The core question
Every analytic — from near-dupe detection to GenAI Q&A — has a cost. That cost is worth paying only when it eliminates more review time than it costs to run. This reference gives you the shortcuts to answer that question at the SOW stage, before you commit.
Break-even matrix
| Analytic | Min corpus | Sweet spot | Best when |
| Near-duplicate | Any | Any | Always. It's cheap and it works. |
| Email threading (inclusive) | > 5k emails | 50k–2M emails | Volume is email-heavy; threading is standard practice. |
| Concept clustering | ~30k | 75k–500k | Corpus is text-rich and you don't know the vocabulary yet. |
| Communication analytics | ~10k emails/msgs | 50k+ comms | Custodian identification matters; social-graph analysis needed. |
| Entity extraction / PII | Any | Any regulated-data matter | You need to find named entities or PII at scale. |
| TAR 2 · CAL | ~30k | 75k–2M | Corpus is large, richness is moderate, reviewer hours are the constraint. |
| GenAI summarization | Any | 10k–200k | Documents are long-form (contracts, reports); reviewer time on first-read is the bottleneck. |
| GenAI Q&A | Any | Not size-driven — task-driven | Investigation phase, deposition prep, or issue-focused fact-finding. |
What vendors tend to charge for
- Fixed setup / index build — often one-time per matter.
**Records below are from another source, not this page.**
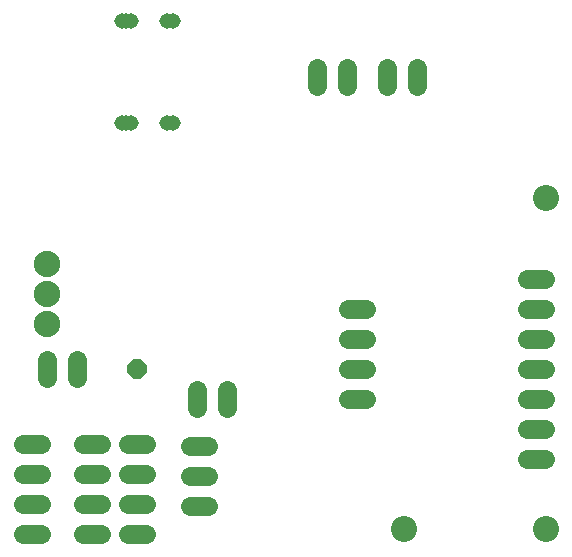
<source format=gbs>
%MOIN*%
%OFA0B0*%
%FSLAX34Y34*%
%IPPOS*%
%LPD*%
%AMOC8*
5,1,8,0,0,$1,22.5*%
%AMOC80*
5,1,8,0,0,$1,202.5*%
%AMOC81*
5,1,8,0,0,$1,112.5*%
%ADD10C,0.088251968503937017*%
%ADD11C,0.064*%
%ADD12P,0.069272952755905517X8X22.5*%
%ADD23C,0.064*%
%ADD24C,0.051559055118110243*%
%ADD25C,0.086677165354330718*%
%ADD26C,0.064*%
G75*
G01*
D10*
X0000000Y0000000D02*
X0001500Y0008000D03*
X0001500Y0009000D03*
X0001500Y0010000D03*
D11*
X0002500Y0006799D02*
X0002500Y0006200D01*
X0001500Y0006200D02*
X0001500Y0006799D01*
X0001300Y0001000D02*
X0000700Y0001000D01*
X0000700Y0002000D02*
X0001300Y0002000D01*
X0001300Y0003000D02*
X0000700Y0003000D01*
X0000700Y0004000D02*
X0001300Y0004000D01*
X0002700Y0001000D02*
X0003300Y0001000D01*
X0003300Y0002000D02*
X0002700Y0002000D01*
X0002700Y0003000D02*
X0003300Y0003000D01*
X0003300Y0004000D02*
X0002700Y0004000D01*
D12*
X0004500Y0006500D03*
D11*
X0004800Y0001000D02*
X0004199Y0001000D01*
X0004199Y0002000D02*
X0004800Y0002000D01*
X0004800Y0003000D02*
X0004199Y0003000D01*
X0004199Y0004000D02*
X0004800Y0004000D01*
X0007500Y0005200D02*
X0007500Y0005800D01*
X0006500Y0005800D02*
X0006500Y0005200D01*
X0006250Y0001950D02*
X0006850Y0001950D01*
X0006850Y0002950D02*
X0006250Y0002950D01*
X0006250Y0003950D02*
X0006850Y0003950D01*
G04 next file*
G04 EAGLE Gerber RS-274X export*
G75*
G01*
G04 Define Apertures*
D23*
X0013829Y0016547D02*
X0013829Y0015947D01*
X0012829Y0015947D02*
X0012829Y0016547D01*
X0010479Y0016549D02*
X0010479Y0015949D01*
X0011479Y0015949D02*
X0011479Y0016549D01*
D24*
X0003979Y0018098D03*
X0004137Y0018098D03*
X0004294Y0018098D03*
X0005495Y0018098D03*
X0005692Y0018098D03*
X0003979Y0014696D03*
X0004137Y0014696D03*
X0004294Y0014696D03*
X0005495Y0014696D03*
X0005692Y0014696D03*
G04 next file*
G04 EAGLE Gerber RS-274X export*
G75*
G01*
G04 Define Apertures*
D25*
X0019291Y0000000D02*
X0018110Y0001181D03*
X0018110Y0012204D03*
X0013385Y0001181D03*
D26*
X0012128Y0008515D02*
X0011528Y0008515D01*
X0011528Y0007515D02*
X0012128Y0007515D01*
X0012128Y0006515D02*
X0011528Y0006515D01*
X0011528Y0005515D02*
X0012128Y0005515D01*
X0017491Y0009500D02*
X0018091Y0009500D01*
X0018091Y0008500D02*
X0017491Y0008500D01*
X0017491Y0007500D02*
X0018091Y0007500D01*
X0018091Y0006500D02*
X0017491Y0006500D01*
X0017491Y0005500D02*
X0018091Y0005500D01*
X0018091Y0004500D02*
X0017491Y0004500D01*
X0017491Y0003500D02*
X0018091Y0003500D01*
M02*
</source>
- Per-document processed — the recurring cost that scales with corpus.
- Per-query, per-search — some AI-enabled search charges apply here.
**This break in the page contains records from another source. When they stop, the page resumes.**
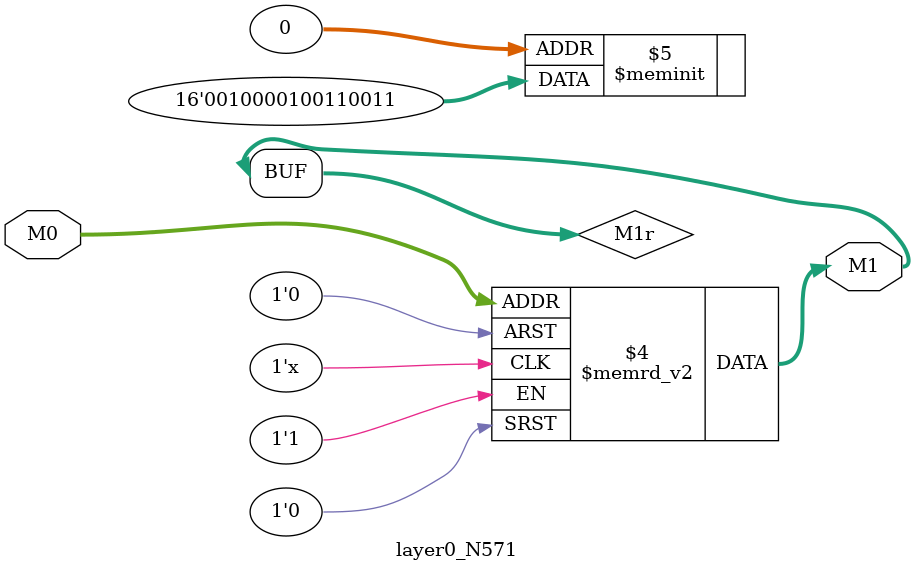
<source format=v>
module layer0_N571 ( input [2:0] M0, output [1:0] M1 );

	(*rom_style = "distributed" *) reg [1:0] M1r;
	assign M1 = M1r;
	always @ (M0) begin
		case (M0)
			3'b000: M1r = 2'b11;
			3'b100: M1r = 2'b01;
			3'b010: M1r = 2'b11;
			3'b110: M1r = 2'b10;
			3'b001: M1r = 2'b00;
			3'b101: M1r = 2'b00;
			3'b011: M1r = 2'b00;
			3'b111: M1r = 2'b00;

		endcase
	end
endmodule

</source>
- Per-model-call — GenAI tools price per LLM API call, sometimes with token pass-through.
- Regex vs. AI-search premiums — many platforms charge more for AI-enabled searches than for regular boolean; ask.
The pricing trap
Vendors quote list price. On matters of any size, negotiate. On matters of significant size, do not accept the first quote — competitive pricing exists. Fair is fair.